In the same press conference that Saban was asked to define mental toughness, a question was asked for him to recall his most meaningful game when he was at Kent State and Saban singled out a game against Bowling Green.

"Bowling Green had a really good team, one of the better games we played as a team," Saban said. "We had to play at Bowling Green, and Don Nehlen was the coach there then, and they had a really good program. It was the year we won a championship, which we weren't really supposed to be all that good. We beat them up at Bowling Green, which doesn't sound like a big game relative to Alabama and Florida or Alabama and Georgia or Alabama and Auburn. But in the Mid-American Conference, that was a big game and a big win for us, and really put us in the position where we had a chance to win a championship, which we went on and did as a team."

Saban also vividly recalled the last game of his last regular season, even though he did not play because of an injury.

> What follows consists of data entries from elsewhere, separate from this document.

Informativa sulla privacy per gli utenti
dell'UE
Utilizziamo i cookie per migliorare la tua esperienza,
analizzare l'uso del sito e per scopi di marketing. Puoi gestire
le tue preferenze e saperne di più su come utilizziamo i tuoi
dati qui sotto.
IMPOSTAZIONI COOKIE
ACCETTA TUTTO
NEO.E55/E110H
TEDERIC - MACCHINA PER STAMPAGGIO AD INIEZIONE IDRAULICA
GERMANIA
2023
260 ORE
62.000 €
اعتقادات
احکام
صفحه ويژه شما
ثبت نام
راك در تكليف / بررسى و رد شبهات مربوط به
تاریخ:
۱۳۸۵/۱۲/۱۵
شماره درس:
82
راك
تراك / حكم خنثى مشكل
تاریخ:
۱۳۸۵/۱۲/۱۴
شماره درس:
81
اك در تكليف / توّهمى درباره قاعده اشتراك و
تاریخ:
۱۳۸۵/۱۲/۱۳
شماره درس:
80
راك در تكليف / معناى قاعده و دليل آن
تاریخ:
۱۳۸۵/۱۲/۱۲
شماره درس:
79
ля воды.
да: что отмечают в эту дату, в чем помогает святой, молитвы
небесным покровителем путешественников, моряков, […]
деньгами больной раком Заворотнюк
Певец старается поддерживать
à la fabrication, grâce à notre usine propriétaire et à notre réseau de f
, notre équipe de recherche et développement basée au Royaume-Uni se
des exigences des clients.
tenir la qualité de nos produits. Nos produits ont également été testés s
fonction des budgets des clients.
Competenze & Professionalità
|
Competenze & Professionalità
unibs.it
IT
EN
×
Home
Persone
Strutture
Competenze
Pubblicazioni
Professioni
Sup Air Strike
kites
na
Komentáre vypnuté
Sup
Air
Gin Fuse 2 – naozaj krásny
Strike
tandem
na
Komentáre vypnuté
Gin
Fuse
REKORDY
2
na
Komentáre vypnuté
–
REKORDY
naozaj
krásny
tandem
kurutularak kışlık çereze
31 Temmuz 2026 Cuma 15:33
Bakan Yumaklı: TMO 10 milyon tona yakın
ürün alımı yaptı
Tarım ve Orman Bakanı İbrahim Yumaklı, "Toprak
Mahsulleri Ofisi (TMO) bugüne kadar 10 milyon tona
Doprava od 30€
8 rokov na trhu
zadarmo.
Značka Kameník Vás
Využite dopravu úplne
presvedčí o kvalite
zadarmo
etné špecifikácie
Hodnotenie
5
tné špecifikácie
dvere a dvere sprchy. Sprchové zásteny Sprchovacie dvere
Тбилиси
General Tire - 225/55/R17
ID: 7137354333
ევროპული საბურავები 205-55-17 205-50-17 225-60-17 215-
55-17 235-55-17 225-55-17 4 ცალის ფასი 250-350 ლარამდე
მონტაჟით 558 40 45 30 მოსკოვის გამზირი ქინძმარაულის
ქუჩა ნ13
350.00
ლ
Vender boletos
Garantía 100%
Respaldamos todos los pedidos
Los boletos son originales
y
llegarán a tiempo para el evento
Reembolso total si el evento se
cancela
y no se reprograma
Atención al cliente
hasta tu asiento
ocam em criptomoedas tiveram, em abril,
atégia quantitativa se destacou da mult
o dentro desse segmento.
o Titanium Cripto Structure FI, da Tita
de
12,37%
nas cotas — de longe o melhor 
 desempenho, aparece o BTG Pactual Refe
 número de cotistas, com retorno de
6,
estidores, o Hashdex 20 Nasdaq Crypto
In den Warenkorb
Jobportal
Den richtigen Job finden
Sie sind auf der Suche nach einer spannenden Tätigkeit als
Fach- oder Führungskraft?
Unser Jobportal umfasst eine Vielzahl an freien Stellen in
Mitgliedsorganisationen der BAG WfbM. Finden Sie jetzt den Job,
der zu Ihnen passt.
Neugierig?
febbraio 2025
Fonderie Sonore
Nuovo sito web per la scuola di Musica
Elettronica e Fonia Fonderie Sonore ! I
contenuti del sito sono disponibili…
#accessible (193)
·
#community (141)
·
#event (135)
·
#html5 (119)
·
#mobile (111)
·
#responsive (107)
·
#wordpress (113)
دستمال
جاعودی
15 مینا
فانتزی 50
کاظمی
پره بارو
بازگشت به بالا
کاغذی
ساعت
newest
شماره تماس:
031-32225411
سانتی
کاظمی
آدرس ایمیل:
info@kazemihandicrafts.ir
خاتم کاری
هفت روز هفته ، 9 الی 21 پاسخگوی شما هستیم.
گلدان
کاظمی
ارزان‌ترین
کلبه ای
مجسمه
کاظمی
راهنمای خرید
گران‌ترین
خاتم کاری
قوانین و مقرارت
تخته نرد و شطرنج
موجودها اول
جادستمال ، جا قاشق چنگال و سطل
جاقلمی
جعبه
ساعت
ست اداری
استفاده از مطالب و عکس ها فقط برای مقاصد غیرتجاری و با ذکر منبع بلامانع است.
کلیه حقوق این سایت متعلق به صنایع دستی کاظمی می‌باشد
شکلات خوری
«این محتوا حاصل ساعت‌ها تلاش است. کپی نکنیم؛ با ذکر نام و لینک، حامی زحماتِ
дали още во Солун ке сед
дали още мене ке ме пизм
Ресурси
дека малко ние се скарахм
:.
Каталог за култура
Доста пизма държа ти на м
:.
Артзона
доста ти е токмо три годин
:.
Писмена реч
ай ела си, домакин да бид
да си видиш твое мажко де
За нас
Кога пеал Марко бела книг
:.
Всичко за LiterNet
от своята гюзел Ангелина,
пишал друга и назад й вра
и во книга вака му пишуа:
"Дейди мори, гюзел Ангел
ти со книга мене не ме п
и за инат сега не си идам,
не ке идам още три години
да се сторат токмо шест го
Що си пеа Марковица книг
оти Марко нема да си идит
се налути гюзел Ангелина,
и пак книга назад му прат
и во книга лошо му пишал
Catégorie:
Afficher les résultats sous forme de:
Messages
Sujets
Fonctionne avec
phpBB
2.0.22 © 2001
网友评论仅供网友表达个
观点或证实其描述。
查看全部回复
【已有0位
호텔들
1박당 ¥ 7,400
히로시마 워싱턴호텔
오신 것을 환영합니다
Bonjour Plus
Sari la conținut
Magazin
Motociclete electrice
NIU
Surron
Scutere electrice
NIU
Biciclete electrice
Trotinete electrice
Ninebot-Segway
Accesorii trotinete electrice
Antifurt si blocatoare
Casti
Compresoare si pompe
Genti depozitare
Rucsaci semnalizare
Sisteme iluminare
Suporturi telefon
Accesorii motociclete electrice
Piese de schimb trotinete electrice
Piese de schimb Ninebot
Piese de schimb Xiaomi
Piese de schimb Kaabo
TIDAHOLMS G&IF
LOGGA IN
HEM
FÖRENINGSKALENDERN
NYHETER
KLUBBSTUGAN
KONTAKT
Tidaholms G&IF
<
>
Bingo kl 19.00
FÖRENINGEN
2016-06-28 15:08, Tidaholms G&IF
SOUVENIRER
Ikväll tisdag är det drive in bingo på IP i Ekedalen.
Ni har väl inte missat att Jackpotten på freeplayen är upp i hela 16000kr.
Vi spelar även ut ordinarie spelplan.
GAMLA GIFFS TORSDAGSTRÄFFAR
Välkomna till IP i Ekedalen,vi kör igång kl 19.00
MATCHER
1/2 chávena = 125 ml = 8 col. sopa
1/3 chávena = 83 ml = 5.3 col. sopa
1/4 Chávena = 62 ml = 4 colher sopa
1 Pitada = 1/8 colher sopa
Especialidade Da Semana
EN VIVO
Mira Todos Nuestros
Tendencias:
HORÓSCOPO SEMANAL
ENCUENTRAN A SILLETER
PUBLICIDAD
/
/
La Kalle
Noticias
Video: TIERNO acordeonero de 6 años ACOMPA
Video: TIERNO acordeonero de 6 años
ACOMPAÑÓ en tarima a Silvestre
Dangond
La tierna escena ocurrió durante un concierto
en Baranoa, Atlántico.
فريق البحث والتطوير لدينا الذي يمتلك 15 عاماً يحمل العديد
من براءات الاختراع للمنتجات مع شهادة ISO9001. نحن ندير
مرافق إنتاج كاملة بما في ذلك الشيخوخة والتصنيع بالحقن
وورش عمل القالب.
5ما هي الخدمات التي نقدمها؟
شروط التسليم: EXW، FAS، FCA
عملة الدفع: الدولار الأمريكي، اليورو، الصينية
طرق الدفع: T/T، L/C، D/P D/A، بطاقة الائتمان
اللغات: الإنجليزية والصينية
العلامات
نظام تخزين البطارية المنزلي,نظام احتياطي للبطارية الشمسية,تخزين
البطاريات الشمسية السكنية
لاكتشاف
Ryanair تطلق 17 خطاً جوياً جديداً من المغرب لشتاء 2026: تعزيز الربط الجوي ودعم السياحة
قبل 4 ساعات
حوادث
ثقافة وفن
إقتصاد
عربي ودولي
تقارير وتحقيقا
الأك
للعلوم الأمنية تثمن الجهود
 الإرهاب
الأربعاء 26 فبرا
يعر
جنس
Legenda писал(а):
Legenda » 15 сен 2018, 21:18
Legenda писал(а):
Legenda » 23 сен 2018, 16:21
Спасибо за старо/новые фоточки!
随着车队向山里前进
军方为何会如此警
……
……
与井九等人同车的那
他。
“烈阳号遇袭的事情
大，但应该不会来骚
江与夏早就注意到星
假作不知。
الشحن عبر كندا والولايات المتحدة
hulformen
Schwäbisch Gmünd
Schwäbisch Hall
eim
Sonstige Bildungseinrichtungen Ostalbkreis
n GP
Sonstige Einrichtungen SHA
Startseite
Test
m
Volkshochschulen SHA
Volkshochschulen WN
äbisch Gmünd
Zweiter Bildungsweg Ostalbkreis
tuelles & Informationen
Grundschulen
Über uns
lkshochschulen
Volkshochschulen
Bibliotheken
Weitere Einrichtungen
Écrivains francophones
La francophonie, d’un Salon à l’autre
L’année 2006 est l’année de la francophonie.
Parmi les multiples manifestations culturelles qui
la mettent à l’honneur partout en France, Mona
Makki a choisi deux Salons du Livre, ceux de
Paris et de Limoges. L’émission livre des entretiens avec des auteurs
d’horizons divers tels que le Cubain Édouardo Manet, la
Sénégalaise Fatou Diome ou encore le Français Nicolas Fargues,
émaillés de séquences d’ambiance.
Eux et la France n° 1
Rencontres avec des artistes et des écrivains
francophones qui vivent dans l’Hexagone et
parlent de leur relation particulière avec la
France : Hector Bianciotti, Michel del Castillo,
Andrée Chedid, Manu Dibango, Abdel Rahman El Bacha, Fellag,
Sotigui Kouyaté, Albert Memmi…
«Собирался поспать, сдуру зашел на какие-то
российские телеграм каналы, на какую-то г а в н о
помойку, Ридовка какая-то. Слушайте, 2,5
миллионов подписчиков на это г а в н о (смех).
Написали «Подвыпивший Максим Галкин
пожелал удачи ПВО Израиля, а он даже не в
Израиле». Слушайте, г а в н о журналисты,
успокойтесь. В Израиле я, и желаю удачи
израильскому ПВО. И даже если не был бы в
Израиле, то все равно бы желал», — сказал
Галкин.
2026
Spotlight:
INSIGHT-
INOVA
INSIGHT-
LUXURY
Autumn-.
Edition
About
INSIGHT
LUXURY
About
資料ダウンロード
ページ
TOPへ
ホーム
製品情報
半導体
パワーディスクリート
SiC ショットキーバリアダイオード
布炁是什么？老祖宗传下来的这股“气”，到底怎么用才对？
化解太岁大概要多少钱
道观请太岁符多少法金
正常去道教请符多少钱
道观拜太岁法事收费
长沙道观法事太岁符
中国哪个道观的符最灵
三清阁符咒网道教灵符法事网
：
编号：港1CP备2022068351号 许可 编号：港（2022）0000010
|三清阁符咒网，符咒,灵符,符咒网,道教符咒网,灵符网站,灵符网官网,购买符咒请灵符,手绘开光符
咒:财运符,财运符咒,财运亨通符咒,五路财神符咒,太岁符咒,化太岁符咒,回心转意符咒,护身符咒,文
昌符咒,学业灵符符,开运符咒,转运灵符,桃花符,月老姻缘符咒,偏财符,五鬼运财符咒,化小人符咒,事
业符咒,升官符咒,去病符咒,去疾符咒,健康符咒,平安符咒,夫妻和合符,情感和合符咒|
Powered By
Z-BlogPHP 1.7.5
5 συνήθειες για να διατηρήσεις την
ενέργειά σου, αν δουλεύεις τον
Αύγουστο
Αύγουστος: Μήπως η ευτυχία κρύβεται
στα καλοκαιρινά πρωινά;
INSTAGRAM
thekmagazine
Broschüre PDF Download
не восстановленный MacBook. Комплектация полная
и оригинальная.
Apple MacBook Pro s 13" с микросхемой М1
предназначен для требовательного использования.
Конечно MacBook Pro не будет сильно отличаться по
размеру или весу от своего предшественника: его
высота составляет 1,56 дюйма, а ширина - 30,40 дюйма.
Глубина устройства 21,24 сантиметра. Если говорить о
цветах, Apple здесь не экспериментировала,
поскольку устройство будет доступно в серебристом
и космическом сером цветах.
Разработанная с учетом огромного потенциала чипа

"We played Miami at Miami (Ohio), and Jack Lambert was the middle linebacker," Saban said of the Kent State star. "We got in kind of a seven dime and somewhat of the same goal-line defense we play now. And they had a guy named (Bob) Hitchens, who played in the NFL and was a tailback. They completed a pass down to the 1-yard line. And it was like, I don't know what the score was for sure, maybe 21-17 or something, and they needed a touchdown to win. They went four plays in a row where they wanted the lead. He tried to jump over and Lambert was a middle 'backer and he knocked him back every time. And they went for it on fourth down, and I sort of remember that game probably because that won the championship for us."

So if Kent State was not really supposed to be all that good the year the Flashes won the MAC championship, one can make the argument that KSU won it more on mental toughness than on pure talent.

But how do you develop mental toughness and can that be the determining factor in making the current team more competitive than last year's team?

Mental toughness is developed every day in practice and during weight training and conditioning throughout the year. Of course all teams practice and lift weights but the difference between average teams and championship teams is the ability to work through pain. Whether weight lifting or practicing in hot, humid conditions, you have to get to the point of pain because it doesn't do any good in developing mental toughness until you get to the point of pain. The whole idea in developing mental toughness is when you are in competition with someone else and you hit the pain barrier, you should welcome it because that means your opponent is experiencing pain and to the degree that you are better able to work right through the pain than they can enables you to defeat them.

In 1972, both Bowling Green and Miami might have been more talented than Kent State but the Flashes had more mental toughness which was the deciding factor in winning the conference championship.

The margin of defeat in Kent's six MAC setbacks last season was 10 points or less. The Golden Flashes were in position to tie or take the lead in all of those games in the fourth quarter.

"We know how close we were in a lot of games,'' senior defensive lineman Nate Terhune said at MAC Media Day last week. "This year, we have to finish."

With fall football camp beginning this week, how well the Flashes finish games this season may come down to the team's ability to work through pain during adversity. If last year's 27-24 season-ending victory over arch-rival Akron is any indication of the team's developing mental toughness, expect to see a more competitive team this year despite its last place MAC East finish in the Mid-American Conference football media poll.